I'll have to follow up on this one.

The problem here is who and what is taking this case to the Supreme Court. In general, most legal firms who push these cases to the Supreme Court tend to pick, shall we say, "uncomplicated" cases in which both the person and the events are not going to be innately perceived as "bad" or "in a bad light". Getting up to the Supreme Court is VERY expensive and time consuming. To go all that way while essentially gambling everything on a well documented dirtbag isn't a legal risk most legal firms are willing to take.

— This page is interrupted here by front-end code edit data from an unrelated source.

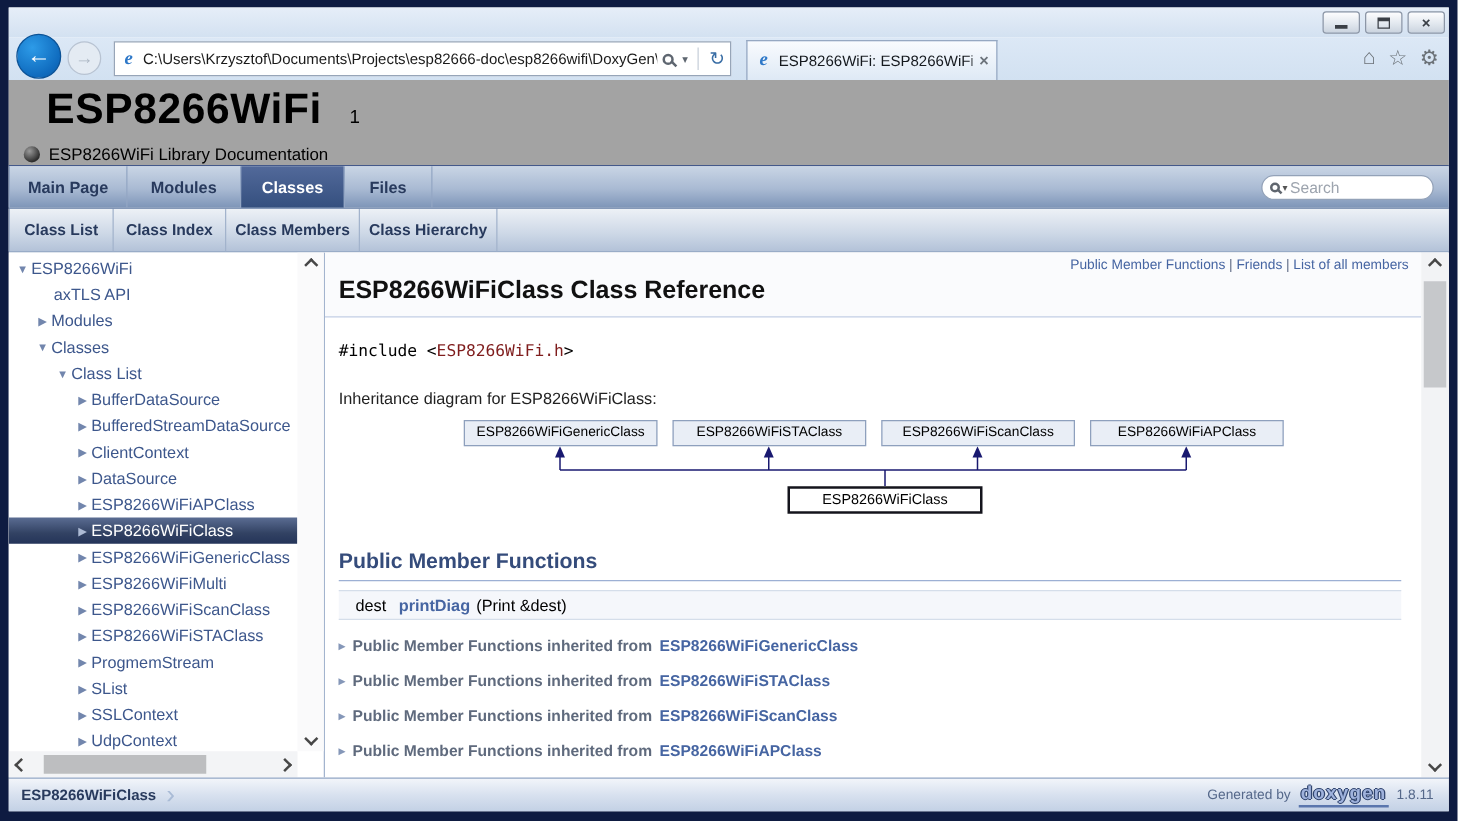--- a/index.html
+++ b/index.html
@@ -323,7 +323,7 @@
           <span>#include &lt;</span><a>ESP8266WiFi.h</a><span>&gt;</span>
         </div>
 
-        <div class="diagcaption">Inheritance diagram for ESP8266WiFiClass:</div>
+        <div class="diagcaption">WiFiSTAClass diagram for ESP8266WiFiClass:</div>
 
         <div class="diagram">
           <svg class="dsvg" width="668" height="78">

Take, for example, the historic Rosa Parks arrest and trial for civil disobedience for violation of the Alabama segregation laws for refusing to give up her seat for a white person on a public transportation bus. She was not the first, or only, person to protest segregation laws in this manner. However, the NAACP decided she was the best candidate to challenge these segregation laws in court because of both who she was (her history and behavior) as well as the specific circumstances (no violence, no riots, no loud protests, etc. Just a simple refusal to give up her seat just because she was black.)

While this case with Rahimi MIGHT result in an overturning of the laws on a very specific interpretation and instance, the fact remains that this guy is a stinking turd that's been basting in a swill of pig diarrhea on a hot, humid August afternoon in the middle of hog country. But it d*mn sure wouldn't be nearly such a disturbing case to take all the way to the Supreme Court if it had been one of, say, a clean cut, hard working guy who never missed a single child support payment but had been unjustly accused of domestic violence by a lying, cheating, vindictive ex-wife with a well documented history of such behavior.

We can hope for a favorable outcome as we view these things...but I wouldn't recommend holding your breath over it.
Also, the Justices tend to take cases that they want to rule on. No idea what that might be in this case.